Em 2006, o que tinha que ser um projeto de turismo
rural evoluiu para o que é hoje Pijao, um lugar onde se fomenta o intercambio
de produtos e serviços entre seus habitantes, uma relação que supera o
estritamente econômica, ou seja, “tudo isso que se perdeu pelas sociedades
aceleradas, industrializadas e de consumo”. Em 2014, Pijao passou a formar
parte da Rede de Povos Slow como o primeiro município sem pressa da América
Latina.
A primeira ação que realizou a Fundação Pijao
Cittaslow foi um trabalho de educação
com a cidadania sobre o valor do patrimônio arquitetônico, histórico,
cultural e ambiental, e fortalecer alguns grupos da sociedade civil para impulsionar
os princípios slow ao nível político.
Atualmente, a dificuldade que o povo enfrenta é que cada legislatura deve
ratificar o projeto Cittaslow, de maneira que é uma constante luta para
comprometer os políticos.
Todavia, um município slow deve enfrentar-se com suas fortalezas mas também com as suas
vulnerabilidades concretas para seguir progredindo. Pijao está altamente ameaçado pela mineração, com
23 títulos sobre o deserto do Chilí e 90% do território está concedido à
empresas estrangeiras.
A fundadora de Cittaslow Pijao destaca que “o
objetivo agora é voltar a fazer um processo de reeducação cidadã para que seja
ela quem exija às autoridades locais que queremos seguir sendo um povo sem
pressa. Este é um ano político e temos planejado realizar um fórum de debate
com os candidatos onde eles expressem seu compromisso com Cittaslow”.

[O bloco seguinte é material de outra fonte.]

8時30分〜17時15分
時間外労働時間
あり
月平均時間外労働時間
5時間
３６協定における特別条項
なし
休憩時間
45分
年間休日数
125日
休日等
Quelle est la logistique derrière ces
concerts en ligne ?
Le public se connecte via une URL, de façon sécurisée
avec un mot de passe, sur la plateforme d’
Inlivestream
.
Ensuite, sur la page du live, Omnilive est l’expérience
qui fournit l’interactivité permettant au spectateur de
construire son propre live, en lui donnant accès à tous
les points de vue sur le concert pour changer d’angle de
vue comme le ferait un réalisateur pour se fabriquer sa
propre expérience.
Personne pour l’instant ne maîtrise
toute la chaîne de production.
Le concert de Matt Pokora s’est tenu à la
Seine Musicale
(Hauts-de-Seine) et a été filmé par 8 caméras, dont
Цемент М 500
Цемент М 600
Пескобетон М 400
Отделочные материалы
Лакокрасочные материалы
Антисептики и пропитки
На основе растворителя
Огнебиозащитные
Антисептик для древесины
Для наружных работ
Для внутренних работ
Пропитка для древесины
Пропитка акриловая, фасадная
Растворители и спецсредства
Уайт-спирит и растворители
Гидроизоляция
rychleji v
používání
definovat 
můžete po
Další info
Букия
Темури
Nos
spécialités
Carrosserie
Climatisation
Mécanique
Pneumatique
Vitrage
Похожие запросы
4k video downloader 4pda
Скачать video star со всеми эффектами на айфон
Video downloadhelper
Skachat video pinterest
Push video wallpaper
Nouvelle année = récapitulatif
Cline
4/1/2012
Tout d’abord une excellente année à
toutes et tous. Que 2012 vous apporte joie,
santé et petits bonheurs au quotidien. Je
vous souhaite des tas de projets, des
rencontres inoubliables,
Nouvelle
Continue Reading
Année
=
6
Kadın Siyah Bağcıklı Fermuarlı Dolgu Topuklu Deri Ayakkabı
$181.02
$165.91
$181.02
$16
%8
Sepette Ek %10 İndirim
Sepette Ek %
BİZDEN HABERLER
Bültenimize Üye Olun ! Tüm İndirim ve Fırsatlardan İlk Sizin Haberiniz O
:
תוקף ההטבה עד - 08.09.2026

A Rede de Povos Para o Bem Viver está presente
também num total de 30 países da Europa, Estados Unidos, China, Austrália e
África do Sul, entre eles o Estado Espanhol, onde os municípios de Begur, Pals
(Girona), Mungia, Lekeitio (Vizcaya), Rubielos de Mora (Teruel) e Bigastro
(Alicante) conseguiram certificação. O movimento segue crescendo lentamente e
se pressente, sem dúvida, um grande porvir, onde muitos lugares de todo o mundo
esperam com paciência ser um povo sem pressa.